Consumer staples are the basic goods that people buy to support their everyday lives. Companies in this industry manufacture, distribute and sell products like food, beverages and personal hygiene products, which are typically less sensitive to economic cycles. Many of the major investment companies offer some consumer staples play. Vanguard, for example, offers VDC, a consumer staples ETF, and a Consumer Staples Index mutual fund. Invesco has PBJ, its dynamic food & beverage ETF, along with a more general S&P SmallCap Consumer Staples ETF.

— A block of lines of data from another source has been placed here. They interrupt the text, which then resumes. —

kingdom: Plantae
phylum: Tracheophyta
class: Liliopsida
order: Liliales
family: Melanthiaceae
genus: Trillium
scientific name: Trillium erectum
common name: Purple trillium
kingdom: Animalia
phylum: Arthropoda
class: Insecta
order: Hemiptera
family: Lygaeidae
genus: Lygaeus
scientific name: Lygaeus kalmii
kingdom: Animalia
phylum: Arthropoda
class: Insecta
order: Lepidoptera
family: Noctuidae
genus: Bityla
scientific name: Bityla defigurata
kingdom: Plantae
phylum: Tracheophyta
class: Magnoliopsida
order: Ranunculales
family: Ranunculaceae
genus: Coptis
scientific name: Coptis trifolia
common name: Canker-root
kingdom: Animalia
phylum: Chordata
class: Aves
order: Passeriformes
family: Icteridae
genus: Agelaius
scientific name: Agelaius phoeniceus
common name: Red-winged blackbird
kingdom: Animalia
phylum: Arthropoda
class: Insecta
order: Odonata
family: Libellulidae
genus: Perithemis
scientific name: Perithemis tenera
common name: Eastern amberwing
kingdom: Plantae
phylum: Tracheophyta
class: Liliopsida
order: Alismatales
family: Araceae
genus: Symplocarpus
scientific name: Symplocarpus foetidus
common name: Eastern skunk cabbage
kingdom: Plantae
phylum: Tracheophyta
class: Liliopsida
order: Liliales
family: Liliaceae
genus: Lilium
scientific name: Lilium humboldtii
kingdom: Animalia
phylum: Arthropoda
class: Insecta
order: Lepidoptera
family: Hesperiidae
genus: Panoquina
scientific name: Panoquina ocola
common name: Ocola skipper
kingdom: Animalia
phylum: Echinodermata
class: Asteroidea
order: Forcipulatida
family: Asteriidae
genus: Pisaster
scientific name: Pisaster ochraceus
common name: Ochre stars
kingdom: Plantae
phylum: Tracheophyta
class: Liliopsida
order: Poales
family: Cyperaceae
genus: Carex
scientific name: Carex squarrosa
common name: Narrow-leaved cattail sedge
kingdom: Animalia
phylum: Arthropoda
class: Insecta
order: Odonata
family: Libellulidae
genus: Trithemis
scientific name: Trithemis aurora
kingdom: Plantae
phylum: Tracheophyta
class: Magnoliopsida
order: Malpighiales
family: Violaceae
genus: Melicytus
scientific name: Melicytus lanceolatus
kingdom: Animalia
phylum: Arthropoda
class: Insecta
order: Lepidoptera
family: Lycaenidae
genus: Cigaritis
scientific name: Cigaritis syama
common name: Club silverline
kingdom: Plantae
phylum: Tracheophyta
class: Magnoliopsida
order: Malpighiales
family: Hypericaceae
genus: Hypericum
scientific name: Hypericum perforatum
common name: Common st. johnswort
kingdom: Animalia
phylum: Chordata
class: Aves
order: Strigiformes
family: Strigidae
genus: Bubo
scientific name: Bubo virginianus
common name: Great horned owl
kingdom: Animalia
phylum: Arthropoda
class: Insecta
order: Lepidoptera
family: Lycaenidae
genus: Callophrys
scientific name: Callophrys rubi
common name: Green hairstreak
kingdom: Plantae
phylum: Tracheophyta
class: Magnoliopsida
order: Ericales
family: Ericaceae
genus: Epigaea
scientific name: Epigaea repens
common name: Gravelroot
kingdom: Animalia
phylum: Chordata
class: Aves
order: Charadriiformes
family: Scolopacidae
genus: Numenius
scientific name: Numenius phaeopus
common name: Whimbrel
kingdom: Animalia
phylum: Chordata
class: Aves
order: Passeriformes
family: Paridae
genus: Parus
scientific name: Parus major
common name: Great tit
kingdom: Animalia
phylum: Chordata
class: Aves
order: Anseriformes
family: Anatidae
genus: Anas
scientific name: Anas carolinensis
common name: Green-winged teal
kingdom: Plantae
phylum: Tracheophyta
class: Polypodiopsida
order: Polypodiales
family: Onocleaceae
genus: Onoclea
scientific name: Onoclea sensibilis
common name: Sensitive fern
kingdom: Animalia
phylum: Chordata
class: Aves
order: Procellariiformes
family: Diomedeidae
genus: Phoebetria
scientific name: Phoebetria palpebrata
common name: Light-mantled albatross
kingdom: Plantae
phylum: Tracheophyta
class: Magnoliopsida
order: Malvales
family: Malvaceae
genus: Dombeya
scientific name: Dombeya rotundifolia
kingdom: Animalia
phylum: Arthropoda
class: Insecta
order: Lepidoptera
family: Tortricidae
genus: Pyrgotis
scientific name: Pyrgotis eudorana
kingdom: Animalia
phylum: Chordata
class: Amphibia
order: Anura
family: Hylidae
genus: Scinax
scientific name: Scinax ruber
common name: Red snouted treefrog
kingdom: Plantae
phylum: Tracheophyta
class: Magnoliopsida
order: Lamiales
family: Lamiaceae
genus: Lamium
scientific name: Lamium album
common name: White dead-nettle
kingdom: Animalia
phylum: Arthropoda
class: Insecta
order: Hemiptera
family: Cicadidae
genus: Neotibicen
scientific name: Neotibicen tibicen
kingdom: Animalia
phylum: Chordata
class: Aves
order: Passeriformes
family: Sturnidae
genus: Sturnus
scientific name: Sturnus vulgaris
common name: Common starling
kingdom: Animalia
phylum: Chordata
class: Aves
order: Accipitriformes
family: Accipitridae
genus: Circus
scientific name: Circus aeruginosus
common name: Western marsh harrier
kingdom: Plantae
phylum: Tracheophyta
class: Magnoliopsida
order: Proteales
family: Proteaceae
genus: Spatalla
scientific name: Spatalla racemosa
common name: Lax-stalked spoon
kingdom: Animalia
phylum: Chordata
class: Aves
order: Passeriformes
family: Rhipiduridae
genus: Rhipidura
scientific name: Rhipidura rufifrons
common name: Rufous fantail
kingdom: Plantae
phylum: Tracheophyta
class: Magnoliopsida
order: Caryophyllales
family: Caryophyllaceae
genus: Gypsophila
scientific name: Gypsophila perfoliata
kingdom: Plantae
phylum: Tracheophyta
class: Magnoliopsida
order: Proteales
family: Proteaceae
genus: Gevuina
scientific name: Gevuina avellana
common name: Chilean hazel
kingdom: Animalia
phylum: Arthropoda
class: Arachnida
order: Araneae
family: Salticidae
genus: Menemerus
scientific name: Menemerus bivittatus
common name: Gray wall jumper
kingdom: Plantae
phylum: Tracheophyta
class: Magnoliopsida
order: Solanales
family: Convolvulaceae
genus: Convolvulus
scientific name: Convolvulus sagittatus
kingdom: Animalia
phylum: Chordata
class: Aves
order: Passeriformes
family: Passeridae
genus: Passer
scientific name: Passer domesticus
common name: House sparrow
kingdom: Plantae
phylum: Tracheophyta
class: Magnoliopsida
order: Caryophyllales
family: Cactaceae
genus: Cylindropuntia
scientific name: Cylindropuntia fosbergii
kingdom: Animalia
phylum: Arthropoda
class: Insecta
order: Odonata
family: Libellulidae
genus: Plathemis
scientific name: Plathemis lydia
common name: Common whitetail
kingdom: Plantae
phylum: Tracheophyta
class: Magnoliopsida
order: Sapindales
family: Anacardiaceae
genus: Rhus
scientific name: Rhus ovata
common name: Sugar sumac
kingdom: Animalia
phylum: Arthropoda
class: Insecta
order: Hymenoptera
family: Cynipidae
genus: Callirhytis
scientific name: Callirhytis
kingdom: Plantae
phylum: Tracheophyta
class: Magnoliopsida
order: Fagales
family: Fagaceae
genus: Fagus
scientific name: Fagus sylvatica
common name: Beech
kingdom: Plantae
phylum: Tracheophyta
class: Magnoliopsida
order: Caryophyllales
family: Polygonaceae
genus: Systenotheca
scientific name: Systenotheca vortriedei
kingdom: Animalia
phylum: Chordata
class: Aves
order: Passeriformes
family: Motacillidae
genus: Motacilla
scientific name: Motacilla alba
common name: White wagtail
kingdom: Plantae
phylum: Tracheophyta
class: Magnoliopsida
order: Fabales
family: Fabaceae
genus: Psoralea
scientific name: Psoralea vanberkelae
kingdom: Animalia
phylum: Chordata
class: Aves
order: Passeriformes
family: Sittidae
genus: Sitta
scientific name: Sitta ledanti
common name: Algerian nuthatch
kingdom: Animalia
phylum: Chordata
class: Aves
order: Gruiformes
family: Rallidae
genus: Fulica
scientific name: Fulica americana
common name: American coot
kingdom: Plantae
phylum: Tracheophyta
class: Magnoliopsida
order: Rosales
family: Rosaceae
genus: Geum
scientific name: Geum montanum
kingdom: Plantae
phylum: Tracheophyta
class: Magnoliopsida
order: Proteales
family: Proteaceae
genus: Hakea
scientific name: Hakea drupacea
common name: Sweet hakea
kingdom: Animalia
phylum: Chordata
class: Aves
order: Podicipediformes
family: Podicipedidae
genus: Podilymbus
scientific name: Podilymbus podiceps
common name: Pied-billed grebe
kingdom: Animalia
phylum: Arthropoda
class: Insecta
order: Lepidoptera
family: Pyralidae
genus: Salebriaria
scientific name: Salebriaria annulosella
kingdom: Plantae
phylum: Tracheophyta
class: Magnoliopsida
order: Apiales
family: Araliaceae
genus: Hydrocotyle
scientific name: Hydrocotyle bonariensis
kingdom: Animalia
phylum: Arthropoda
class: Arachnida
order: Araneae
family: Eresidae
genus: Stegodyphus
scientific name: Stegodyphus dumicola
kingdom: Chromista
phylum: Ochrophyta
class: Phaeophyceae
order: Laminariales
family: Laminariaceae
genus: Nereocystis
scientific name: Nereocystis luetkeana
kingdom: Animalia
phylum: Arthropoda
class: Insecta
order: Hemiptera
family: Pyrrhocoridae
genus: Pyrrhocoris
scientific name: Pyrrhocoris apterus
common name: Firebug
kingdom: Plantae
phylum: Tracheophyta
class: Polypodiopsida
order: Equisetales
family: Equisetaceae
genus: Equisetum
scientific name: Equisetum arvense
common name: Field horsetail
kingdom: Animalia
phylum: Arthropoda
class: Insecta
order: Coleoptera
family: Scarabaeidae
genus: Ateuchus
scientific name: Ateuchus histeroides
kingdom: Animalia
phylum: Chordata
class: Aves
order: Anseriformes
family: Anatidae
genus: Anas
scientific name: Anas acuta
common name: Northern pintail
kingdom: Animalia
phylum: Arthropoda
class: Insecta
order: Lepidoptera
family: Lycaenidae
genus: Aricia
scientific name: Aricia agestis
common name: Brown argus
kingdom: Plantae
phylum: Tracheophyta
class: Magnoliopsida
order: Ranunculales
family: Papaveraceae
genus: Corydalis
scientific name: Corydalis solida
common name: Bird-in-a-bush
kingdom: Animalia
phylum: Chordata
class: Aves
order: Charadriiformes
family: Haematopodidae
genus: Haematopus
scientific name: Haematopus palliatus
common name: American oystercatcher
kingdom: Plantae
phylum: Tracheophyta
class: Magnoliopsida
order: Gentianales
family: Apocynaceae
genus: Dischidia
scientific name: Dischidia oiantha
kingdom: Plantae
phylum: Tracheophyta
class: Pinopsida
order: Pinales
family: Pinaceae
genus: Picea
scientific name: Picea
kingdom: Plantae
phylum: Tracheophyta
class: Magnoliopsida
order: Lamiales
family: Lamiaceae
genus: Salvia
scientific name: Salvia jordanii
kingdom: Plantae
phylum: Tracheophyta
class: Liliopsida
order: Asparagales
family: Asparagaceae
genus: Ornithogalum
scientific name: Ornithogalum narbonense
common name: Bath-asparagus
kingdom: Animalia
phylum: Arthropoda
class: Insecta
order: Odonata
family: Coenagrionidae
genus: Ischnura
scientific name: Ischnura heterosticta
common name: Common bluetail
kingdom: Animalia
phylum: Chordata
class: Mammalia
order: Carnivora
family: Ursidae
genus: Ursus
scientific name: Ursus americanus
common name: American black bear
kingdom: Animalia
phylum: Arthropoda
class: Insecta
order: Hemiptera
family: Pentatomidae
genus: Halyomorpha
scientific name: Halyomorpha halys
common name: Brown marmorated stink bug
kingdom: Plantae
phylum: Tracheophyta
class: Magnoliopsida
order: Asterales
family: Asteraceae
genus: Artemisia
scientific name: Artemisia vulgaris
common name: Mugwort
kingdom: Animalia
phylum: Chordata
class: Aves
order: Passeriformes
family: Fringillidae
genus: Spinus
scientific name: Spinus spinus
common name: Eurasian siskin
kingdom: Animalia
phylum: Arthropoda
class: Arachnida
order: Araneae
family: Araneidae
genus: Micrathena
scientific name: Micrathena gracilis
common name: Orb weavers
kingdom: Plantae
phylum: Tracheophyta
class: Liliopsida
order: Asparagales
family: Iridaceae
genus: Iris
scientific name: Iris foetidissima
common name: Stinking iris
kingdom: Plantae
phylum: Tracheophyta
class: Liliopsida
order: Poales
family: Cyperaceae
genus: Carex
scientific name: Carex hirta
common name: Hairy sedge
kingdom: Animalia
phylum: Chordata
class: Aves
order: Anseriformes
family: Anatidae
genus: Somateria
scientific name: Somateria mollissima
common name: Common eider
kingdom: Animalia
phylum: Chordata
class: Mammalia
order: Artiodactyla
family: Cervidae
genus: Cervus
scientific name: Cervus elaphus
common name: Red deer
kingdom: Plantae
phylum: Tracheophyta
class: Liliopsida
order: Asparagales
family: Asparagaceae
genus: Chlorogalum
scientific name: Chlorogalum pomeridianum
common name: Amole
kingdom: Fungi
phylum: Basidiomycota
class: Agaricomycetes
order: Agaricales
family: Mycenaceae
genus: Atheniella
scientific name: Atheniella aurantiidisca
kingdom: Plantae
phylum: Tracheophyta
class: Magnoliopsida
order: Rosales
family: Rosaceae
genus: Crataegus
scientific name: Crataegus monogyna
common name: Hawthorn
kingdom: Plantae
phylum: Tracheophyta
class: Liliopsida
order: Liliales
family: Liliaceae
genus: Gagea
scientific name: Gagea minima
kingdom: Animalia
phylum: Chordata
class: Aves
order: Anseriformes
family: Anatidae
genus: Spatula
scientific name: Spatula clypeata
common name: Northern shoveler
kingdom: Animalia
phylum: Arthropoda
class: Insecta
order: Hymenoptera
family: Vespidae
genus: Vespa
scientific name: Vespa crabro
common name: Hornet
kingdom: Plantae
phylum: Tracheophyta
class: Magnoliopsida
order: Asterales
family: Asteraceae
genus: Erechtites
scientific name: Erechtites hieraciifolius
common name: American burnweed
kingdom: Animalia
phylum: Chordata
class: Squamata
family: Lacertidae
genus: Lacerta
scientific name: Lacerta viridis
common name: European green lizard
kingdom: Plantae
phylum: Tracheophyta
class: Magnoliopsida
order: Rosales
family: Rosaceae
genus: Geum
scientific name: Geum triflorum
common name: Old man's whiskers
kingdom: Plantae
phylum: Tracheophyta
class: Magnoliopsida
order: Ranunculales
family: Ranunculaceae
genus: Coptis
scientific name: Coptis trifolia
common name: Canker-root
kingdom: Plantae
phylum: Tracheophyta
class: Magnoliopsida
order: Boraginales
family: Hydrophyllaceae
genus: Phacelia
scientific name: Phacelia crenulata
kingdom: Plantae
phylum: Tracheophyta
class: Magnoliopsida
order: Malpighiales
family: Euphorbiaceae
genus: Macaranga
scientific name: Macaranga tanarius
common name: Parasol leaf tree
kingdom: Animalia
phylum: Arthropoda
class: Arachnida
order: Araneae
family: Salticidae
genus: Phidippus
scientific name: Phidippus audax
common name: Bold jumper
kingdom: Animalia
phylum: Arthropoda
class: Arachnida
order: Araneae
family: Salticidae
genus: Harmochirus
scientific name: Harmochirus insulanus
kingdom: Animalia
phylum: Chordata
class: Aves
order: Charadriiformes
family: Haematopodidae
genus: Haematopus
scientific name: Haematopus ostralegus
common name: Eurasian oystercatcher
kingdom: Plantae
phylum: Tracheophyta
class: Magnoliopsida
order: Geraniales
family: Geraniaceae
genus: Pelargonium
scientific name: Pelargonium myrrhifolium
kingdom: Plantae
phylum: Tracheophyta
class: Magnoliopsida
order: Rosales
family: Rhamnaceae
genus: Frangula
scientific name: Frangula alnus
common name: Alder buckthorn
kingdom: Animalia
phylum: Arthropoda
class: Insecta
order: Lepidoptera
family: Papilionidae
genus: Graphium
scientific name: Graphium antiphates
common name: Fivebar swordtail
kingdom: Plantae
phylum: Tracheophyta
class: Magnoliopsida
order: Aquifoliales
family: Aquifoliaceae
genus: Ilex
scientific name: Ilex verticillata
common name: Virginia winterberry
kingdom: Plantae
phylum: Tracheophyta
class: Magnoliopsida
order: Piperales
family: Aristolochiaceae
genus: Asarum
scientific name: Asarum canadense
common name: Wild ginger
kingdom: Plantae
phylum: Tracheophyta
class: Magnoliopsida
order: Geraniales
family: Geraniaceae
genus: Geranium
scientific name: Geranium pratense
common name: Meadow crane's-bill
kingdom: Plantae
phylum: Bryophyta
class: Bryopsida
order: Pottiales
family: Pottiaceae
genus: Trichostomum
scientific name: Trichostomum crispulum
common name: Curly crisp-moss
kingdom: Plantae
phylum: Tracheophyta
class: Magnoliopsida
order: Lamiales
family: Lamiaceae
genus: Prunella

To help you find the best consumer staples stocks, Forbes Advisor has profiled the 10 largest companies in this sector by market capitalization. Over the past decade, consumer staples stocks have outperformed the broader market. The S&P 500 Consumer Staples Index has gained an average of 9.4% annually, while the S&P 500 Index has how to become a trader on wall street gained an average of 7.2% annually. These are the consumer staples stocks that had the highest total return over the past 12 months. While consumer staples stocks have many advantages, there are also some potential drawbacks. These products are essential for maintaining a clean and healthy home, and people consume them regularly.
She’s also an aspiring polyglot, always in a book and forever on the hunt for the perfect classic red lipstick. This website is using a security service to protect itself from online attacks. There are several actions that could trigger this block including submitting a certain word or phrase, a SQL command or malformed data.